Er ließ uns also mit der Erkenntnis zurück, dass wir keinen Schritt weiter gekommen waren. Bei genauer Betrachtung war es nicht einmal ein Remis. Wir hatten sechs Molosser verloren, die doch als die fürchterlichsten Kampfhunde galten, die jemals gezüchtet worden waren. Wir gaben den verletzten Tieren den Gnadenstoß. Spitames hatte dabei Tränen in den Augen. Ich konnte für die Ungeheuer nicht die gleiche Trauer aufbringen. Aber tapfer waren die Viecher gewesen.

Dann folgten wir der Blutspur, und es ging nun wieder hinunter und in ein Tal hinein. Dort wurde es morastig und wir mussten durch einen Wald waten, der überschwemmt war. Das Blut an den herabhängenden Zweigen verriet uns, dass Kyros hier vorbei gekommen war. Als wir aus dem überschwemmten Wald heraus waren, hörten wir einen verzweifelten Ruf.

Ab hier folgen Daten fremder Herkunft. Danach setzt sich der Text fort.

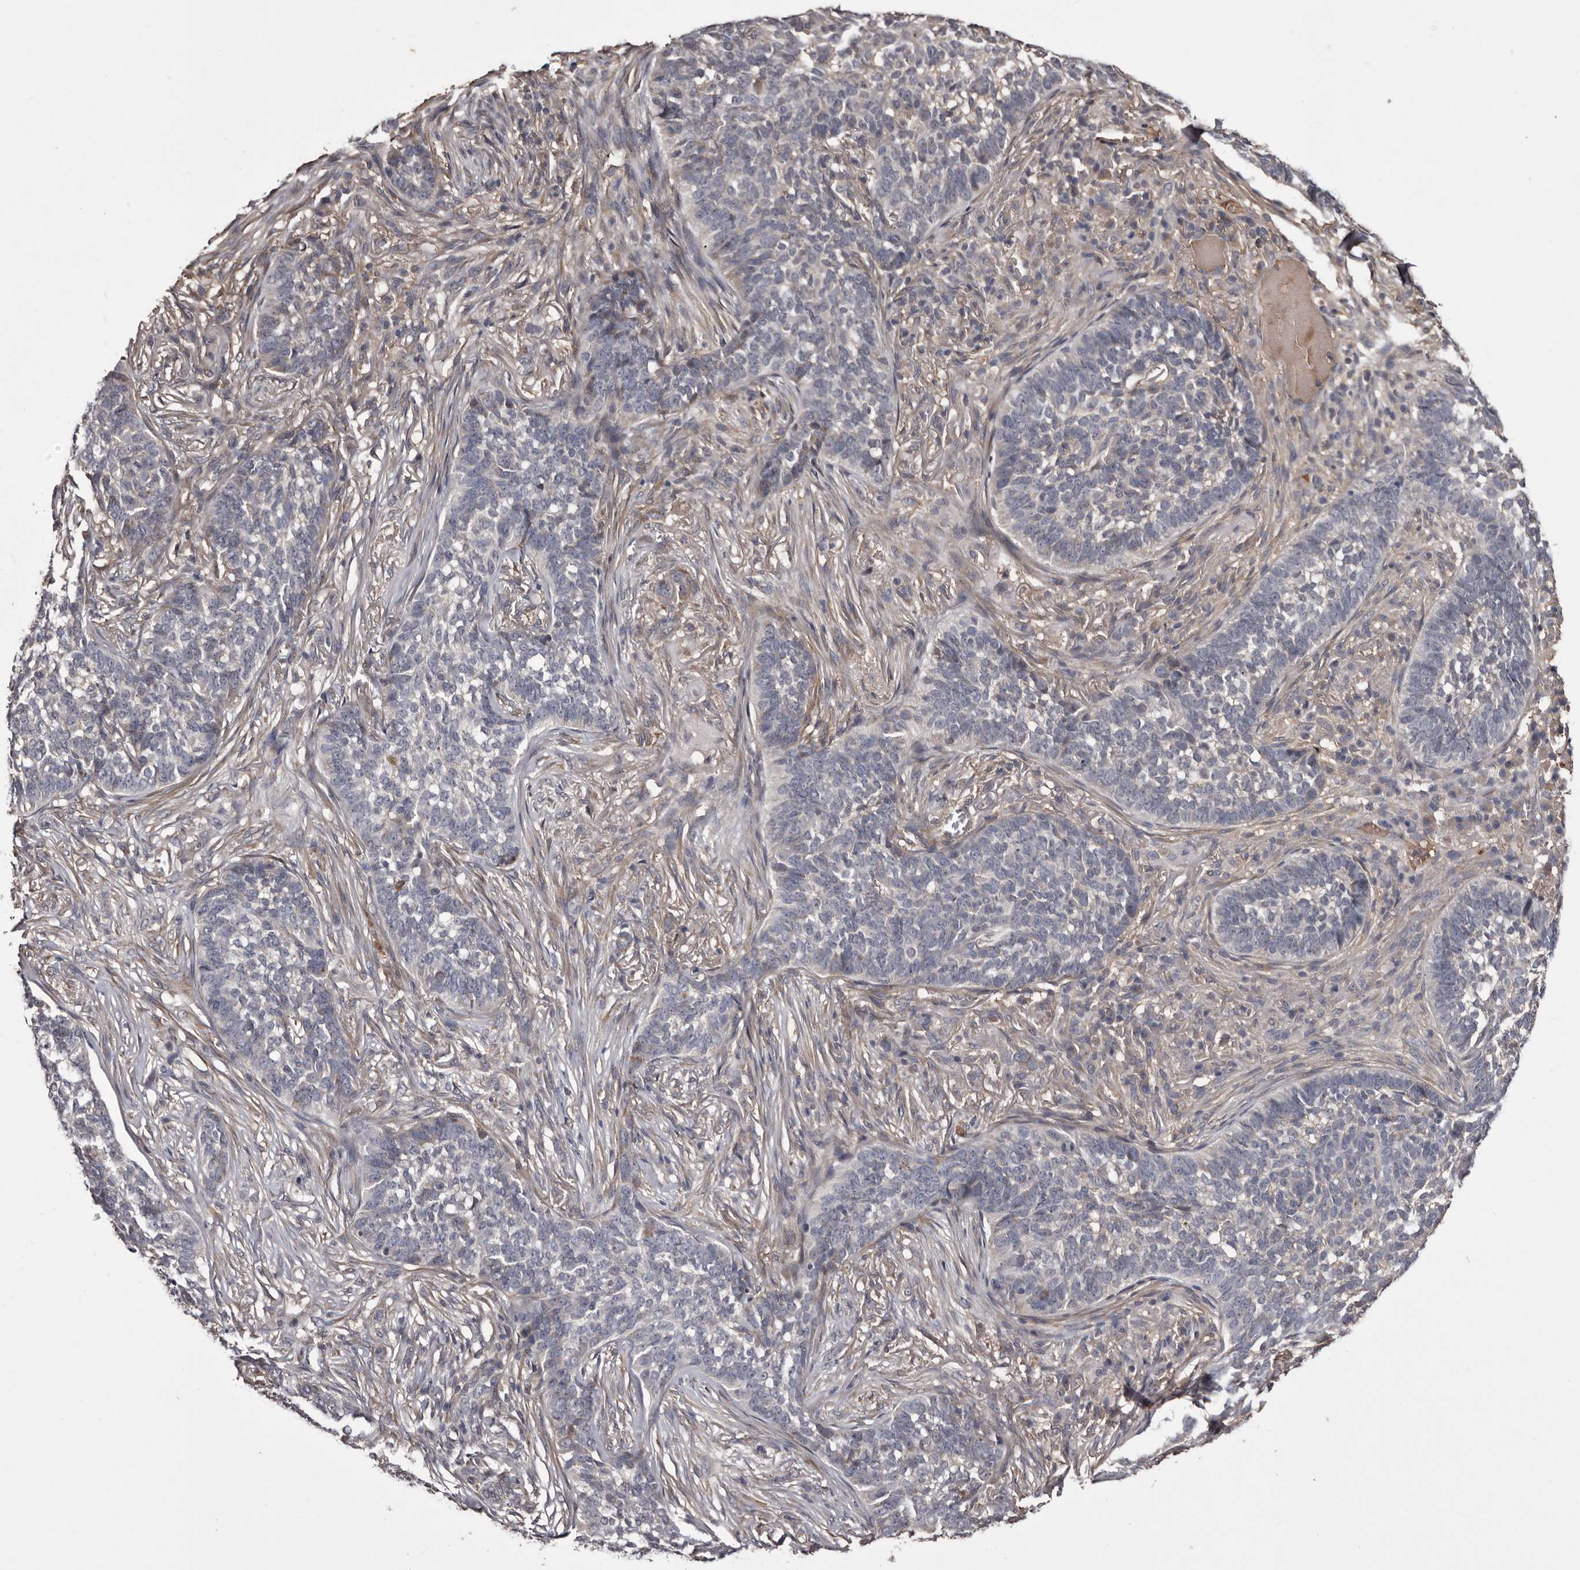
{"staining": {"intensity": "negative", "quantity": "none", "location": "none"}, "tissue": "skin cancer", "cell_type": "Tumor cells", "image_type": "cancer", "snomed": [{"axis": "morphology", "description": "Basal cell carcinoma"}, {"axis": "topography", "description": "Skin"}], "caption": "The immunohistochemistry micrograph has no significant positivity in tumor cells of skin cancer (basal cell carcinoma) tissue.", "gene": "CYP1B1", "patient": {"sex": "male", "age": 85}}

„Da schreit jemand!“ stellte ich überflüssigerweise fest.

Wir liefen in eine Lichtung hinein.

Vor uns hatte Kyros ein Pferd zu Boden geworfen. Der Reiter lag daneben und unser Bär war nun dabei, sich den wehrlosen Mann vorzunehmen. Offensichtlich war sein Bein unter dem Pferdeleib eingeklemmt. Ich zog meinen Speer vom Rücken, denn mit dem Bogen würde ich den Bären, dies wusste ich nun, kaum aufhalten können. Ich weiß nicht, was mich zu dieser Tat trieb. Im Zweifelsfall Apollon. Ich humpelte mit dem Speer auf den Bären zu. Dieser wollte dem am Boden liegenden Mann gerade den tödlichen Schlag verabreichen. Ich trieb Kyros den Speer in den Nacken. Das Ergebnis war, dass er sich mir zuwandte. Vielleicht erkannte er, dass ich zu denen gehörte, die ihm schon einmal Schmerzen zugefügt hatten. Jedenfalls war ich nun das Ziel seiner Begierde. Er tapste auf mich zu. Ich nahm den zweiten Speer vom Rücken und diesmal warf ich ihn nicht, sondern stellte ihn wie einen Spieß auf den Boden. Er erhob sich wieder zur fürchterlichen Größe, und ich hielt ihm den Spieß entgegen und er ließ sich fallen und spießte sich selber auf. Da ich mich zur Seite warf, verursachte der Prankenhieb nicht mehr als einen Luftzug. Ich rollte mich möglichst weit von ihm fort, und dies war auch gut so. Denn Kyros war ziemlich verärgert und seine Tatzen wühlten den Boden auf und nun schrie er. Es klang sehr menschlich, wie er schrie, und mir lief ein Schauer über den Rücken.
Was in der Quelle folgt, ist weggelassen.